» **SHORT TASK**
Update the rows from the start of the records through the line containing "latitude: 51.1726" by changing "city" to "town", and leave everything else unchanged.

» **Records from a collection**
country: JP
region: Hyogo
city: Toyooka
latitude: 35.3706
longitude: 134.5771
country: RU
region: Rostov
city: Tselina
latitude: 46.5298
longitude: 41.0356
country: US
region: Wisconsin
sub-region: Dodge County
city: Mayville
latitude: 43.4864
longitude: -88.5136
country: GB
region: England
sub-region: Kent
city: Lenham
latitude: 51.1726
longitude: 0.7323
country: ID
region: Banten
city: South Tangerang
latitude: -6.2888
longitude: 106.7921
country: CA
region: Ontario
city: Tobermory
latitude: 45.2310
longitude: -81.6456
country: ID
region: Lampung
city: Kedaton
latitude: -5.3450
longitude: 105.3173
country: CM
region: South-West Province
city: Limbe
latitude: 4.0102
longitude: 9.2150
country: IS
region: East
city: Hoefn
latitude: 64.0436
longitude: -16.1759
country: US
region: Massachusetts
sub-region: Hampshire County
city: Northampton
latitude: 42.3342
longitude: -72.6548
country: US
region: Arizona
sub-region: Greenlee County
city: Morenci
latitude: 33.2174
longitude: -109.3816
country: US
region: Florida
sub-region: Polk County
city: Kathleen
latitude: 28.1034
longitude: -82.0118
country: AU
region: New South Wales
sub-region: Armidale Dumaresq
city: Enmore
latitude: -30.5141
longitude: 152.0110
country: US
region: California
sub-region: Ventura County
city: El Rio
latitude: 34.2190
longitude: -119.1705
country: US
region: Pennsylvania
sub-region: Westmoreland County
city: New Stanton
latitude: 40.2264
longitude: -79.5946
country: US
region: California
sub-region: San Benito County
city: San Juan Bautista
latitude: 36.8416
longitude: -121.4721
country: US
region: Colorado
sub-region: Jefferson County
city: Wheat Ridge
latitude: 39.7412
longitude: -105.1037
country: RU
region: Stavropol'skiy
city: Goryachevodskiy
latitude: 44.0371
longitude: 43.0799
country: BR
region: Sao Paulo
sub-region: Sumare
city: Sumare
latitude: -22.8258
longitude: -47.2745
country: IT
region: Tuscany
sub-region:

» **ANSWER TO THE PROBLEM**
country: JP
region: Hyogo
town: Toyooka
latitude: 35.3706
longitude: 134.5771
country: RU
region: Rostov
town: Tselina
latitude: 46.5298
longitude: 41.0356
country: US
region: Wisconsin
sub-region: Dodge County
town: Mayville
latitude: 43.4864
longitude: -88.5136
country: GB
region: England
sub-region: Kent
town: Lenham
latitude: 51.1726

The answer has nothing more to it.